◆ What is being asked: Provide the data again in its entirety, exactly as given.

◆ Records shown:
* * * * * * * * *

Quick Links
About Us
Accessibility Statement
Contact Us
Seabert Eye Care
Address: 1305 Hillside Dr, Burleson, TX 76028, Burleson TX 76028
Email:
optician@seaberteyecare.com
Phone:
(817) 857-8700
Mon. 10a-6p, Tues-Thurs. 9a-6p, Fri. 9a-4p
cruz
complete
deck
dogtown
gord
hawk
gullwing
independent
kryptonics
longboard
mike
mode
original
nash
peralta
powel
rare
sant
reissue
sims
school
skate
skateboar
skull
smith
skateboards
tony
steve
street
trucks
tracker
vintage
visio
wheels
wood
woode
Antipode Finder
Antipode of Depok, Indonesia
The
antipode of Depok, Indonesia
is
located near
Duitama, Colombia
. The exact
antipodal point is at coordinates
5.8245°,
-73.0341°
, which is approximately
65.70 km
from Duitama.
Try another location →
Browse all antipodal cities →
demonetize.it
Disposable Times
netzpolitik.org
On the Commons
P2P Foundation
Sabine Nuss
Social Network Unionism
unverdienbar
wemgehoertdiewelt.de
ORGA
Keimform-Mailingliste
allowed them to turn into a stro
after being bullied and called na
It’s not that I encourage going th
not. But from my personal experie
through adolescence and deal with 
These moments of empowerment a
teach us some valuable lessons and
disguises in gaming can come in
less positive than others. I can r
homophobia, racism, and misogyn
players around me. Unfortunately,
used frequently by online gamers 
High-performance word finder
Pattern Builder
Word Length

* * * * * * * * *

◆ Response to the task:
Quick Links
About Us
Accessibility Statement
Contact Us
Seabert Eye Care
Address: 1305 Hillside Dr, Burleson, TX 76028, Burleson TX 76028
Email:
optician@seaberteyecare.com
Phone:
(817) 857-8700
Mon. 10a-6p, Tues-Thurs. 9a-6p, Fri. 9a-4p
cruz
complete
deck
dogtown
gord
hawk
gullwing
independent
kryptonics
longboard
mike
mode
original
nash
peralta
powel
rare
sant
reissue
sims
school
skate
skateboar
skull
smith
skateboards
tony
steve
street
trucks
tracker
vintage
visio
wheels
wood
woode
Antipode Finder
Antipode of Depok, Indonesia
The
antipode of Depok, Indonesia
is
located near
Duitama, Colombia
. The exact
antipodal point is at coordinates
5.8245°,
-73.0341°
, which is approximately
65.70 km
from Duitama.
Try another location →
Browse all antipodal cities →
demonetize.it
Disposable Times
netzpolitik.org
On the Commons
P2P Foundation
Sabine Nuss
Social Network Unionism
unverdienbar
wemgehoertdiewelt.de
ORGA
Keimform-Mailingliste
allowed them to turn into a stro
after being bullied and called na
It’s not that I encourage going th
not. But from my personal experie
through adolescence and deal with 
These moments of empowerment a
teach us some valuable lessons and
disguises in gaming can come in
less positive than others. I can r
homophobia, racism, and misogyn
players around me. Unfortunately,
used frequently by online gamers 
High-performance word finder
Pattern Builder
Word Length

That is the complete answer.